Accuracy: Reading words correctly.
Assessment: Any teacher-administered task that provides information to the teacher about what a student knows or can do. Assessments may or may not be scored, depending on their purpose. Assessments that are not scored are typically used to inform a teacher’s future instruction.
Automaticity: Reading words accurately, quickly, and will little effort.
Content: Writing with explanations through examples, reasons, or opinions.
Conventions: Writing with correct punctuation, mechanics, capitalization, and complete sentences.
Decoding: The process of blending letter sounds to read a word.
Dolch Sight Words: Words that cannot be sounded out and must be known by sight (memorized).
Encoding: The process of blending letter sounds to spell a word.
Expression: Reading with appropriate tone, natural phrasing, and attention to punctuation.
Evidence: Anything a teacher can use as an indicator of what a student knows or can do. This may include direct teacher observation, examination of student work, discussions, projects, performance tasks, quizzes and tests, etc.
Figurative Language: simile, metaphor, onomatopoeia, alliteration, personification, allusion
Focus: Writing on topic with clear ideas.
Metacognitive Thinking Strategies: Strategies that good readers use:
Summarizing: The ongoing ability to state the meaning of the text in a shortened form.
Making Inferences: The ongoing ability to make predictions using background knowledge and details from the text (picture clues, title, key words).
Monitoring Understanding: Consistent use of phonics skills to decode and the consistent checking for meaning.
Making Connections: The ongoing ability to make connections between what is read to your own life.
Questioning: The ongoing ability to create and answer questions.
Visualizing: The ongoing ability to create a picture in your head from the words on the page.
Synthesizing: The ongoing ability to make meaning from the text by using the other six thinking strategies.
Author’s Purpose: The ongoing ability to understand why the author wrote the passage.
Multisyllabic Words: Words with many syllables.
Open-Ended Questions: Questions that require students to provide written evidence from the text.
Organization: Writing with a good beginning, middle with details, definite ending, and with everything explained in order.
Progress: Continuous learning and forward movement towards meeting the standard at specific times throughout the year and at the end of each grade level.
Propaganda/Bias: Persuasive tactics used to influence people to believe, buy, or do something.
Bias is a judgment based on a personal point of view.
Reading Fluency: Reading quickly and accurately with comprehension and appropriate expression.
Rubric: A rubric is a set of criteria for student work that describes the quality of work at each level of performance.
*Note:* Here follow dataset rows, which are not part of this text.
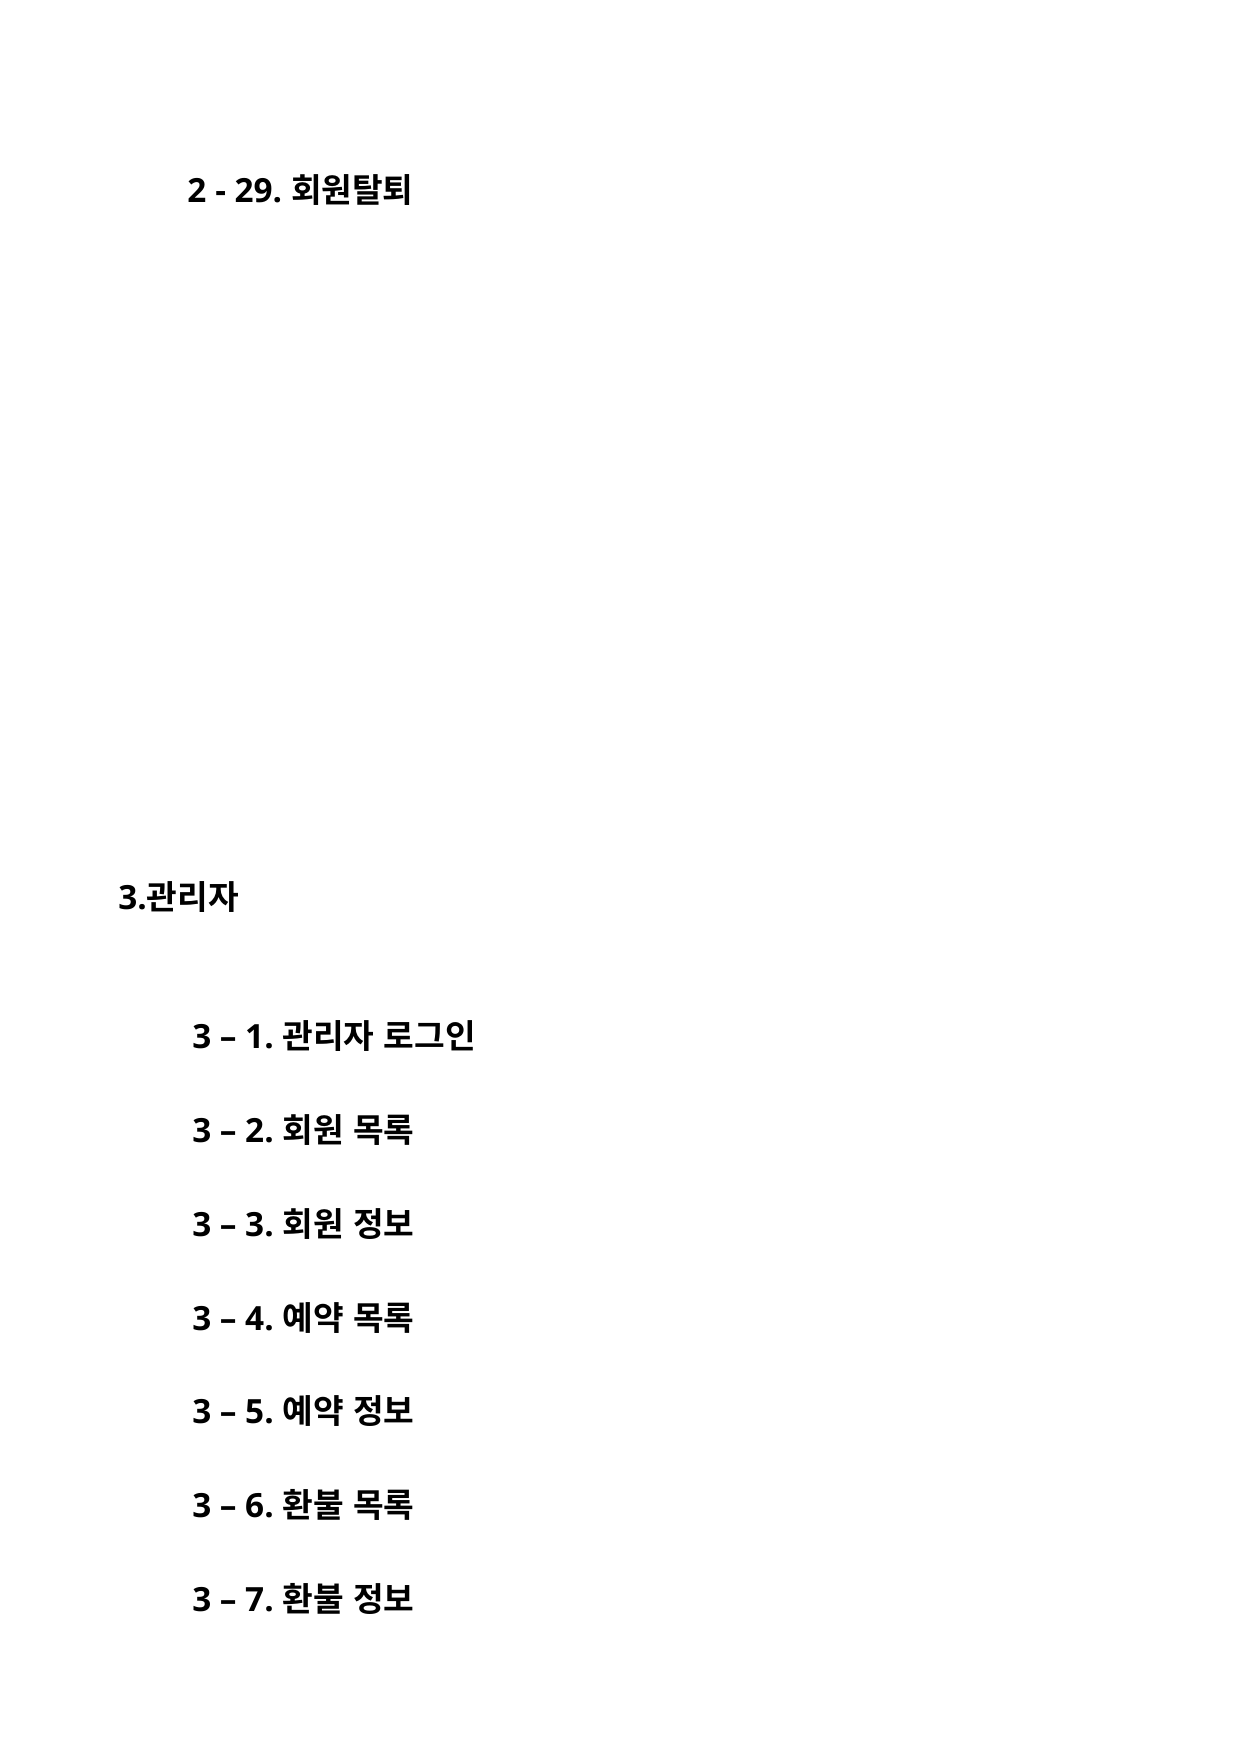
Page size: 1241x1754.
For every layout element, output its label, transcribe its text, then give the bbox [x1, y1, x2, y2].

text 3 – 2. 회원 목록 [118, 1104, 1122, 1152]
text 2 - 29. 회원탈퇴 [118, 163, 1122, 212]
text 3.관리자 [118, 871, 1122, 919]
text 3 – 7. 환불 정보 [118, 1573, 1122, 1621]
text 3 – 4. 예약 목록 [118, 1291, 1122, 1340]
text 3 – 5. 예약 정보 [118, 1385, 1122, 1434]
text 3 – 1. 관리자 로그인 [118, 1010, 1122, 1058]
text 3 – 6. 환불 목록 [118, 1479, 1122, 1527]
text 3 – 3. 회원 정보 [118, 1197, 1122, 1246]
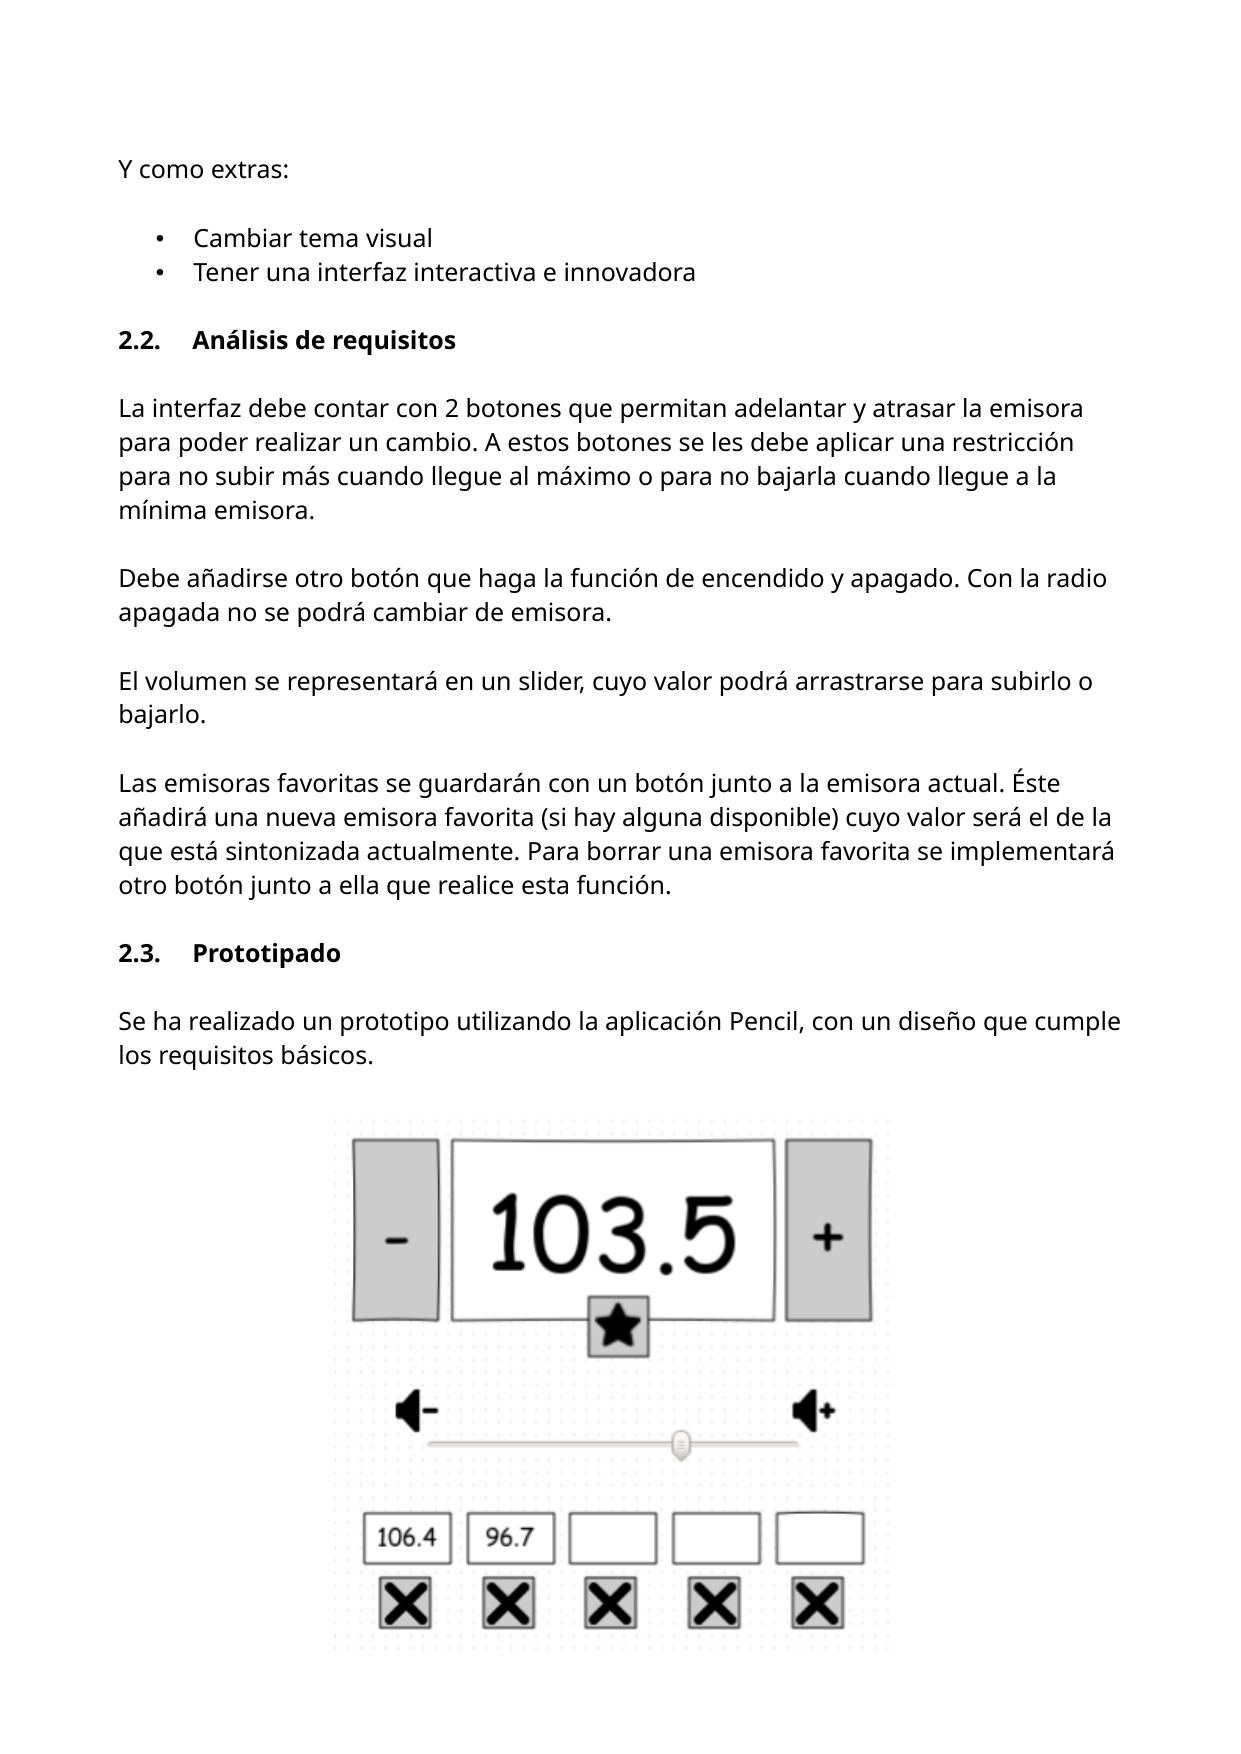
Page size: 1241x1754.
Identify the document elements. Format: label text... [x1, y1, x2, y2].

Rubrics are strong instructional tools that aide teachers in evaluating student work and have been used in schools for many years.
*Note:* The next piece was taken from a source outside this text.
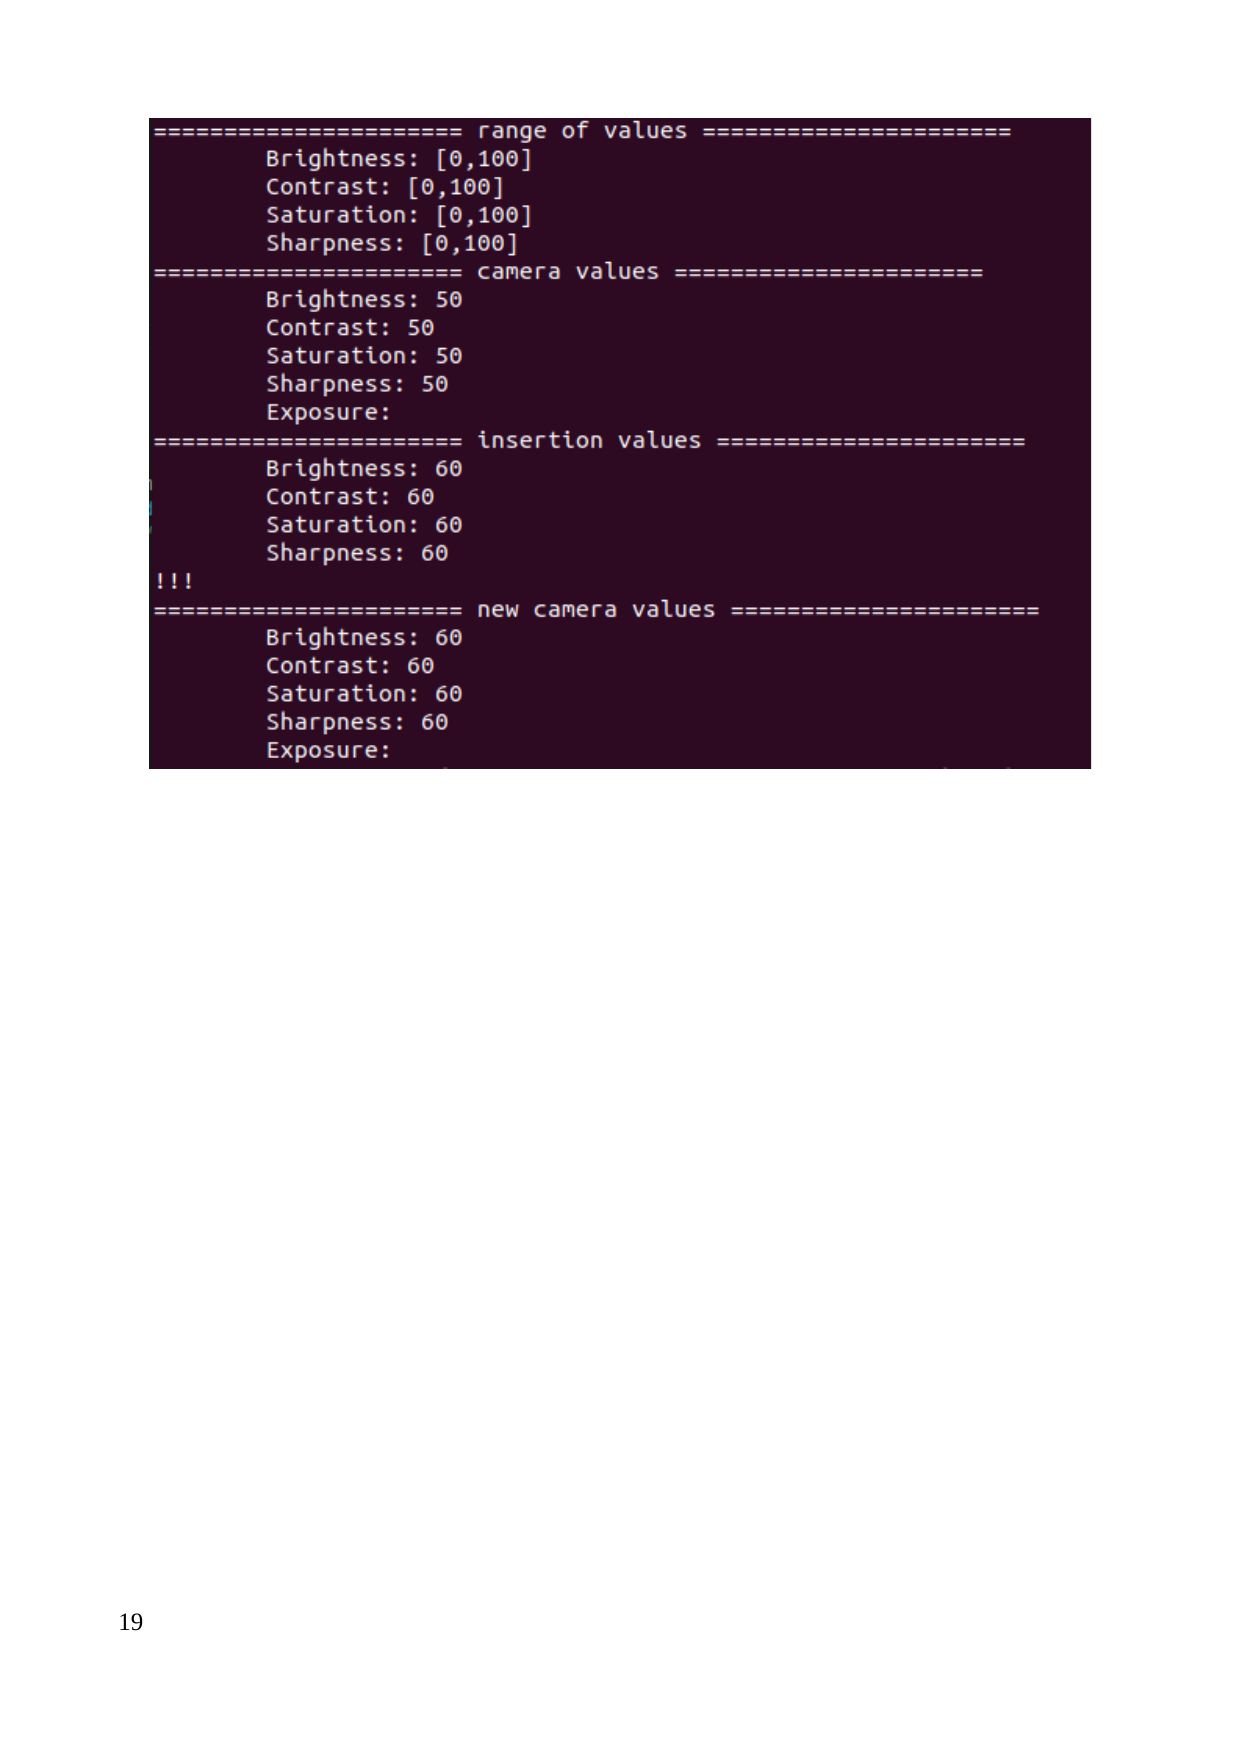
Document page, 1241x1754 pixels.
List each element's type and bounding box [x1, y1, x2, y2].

Six Syllable Types: These syllable types are used in the English language in order to read and spell correctly:
Closed: like in the word “mat”.
Open: like in the word “go”.
Consonant l-e: like in the word “mantle”.
Vowel Team: like in the work “plain”.
Vowel-Consonant-Silent E: like in the word “cave”.
R-Controlled: like in the word “car”.
*Schwa Sound: like in the word “basket”. *Can appear in any syllable type.
Skill: Individual building blocks that students need to master in order to show proficiency towards specific learning targets.
Standard: Grade level learning goals that define what students should know and be able to do by the end of the school year. These learning goals increase in complexity as students move from one grade level to another.
Story Elements: Character, setting, problem/resolution, climax, rising action, falling action and theme.
Style: Writing with colorful language, exact words, and a variety of sentences.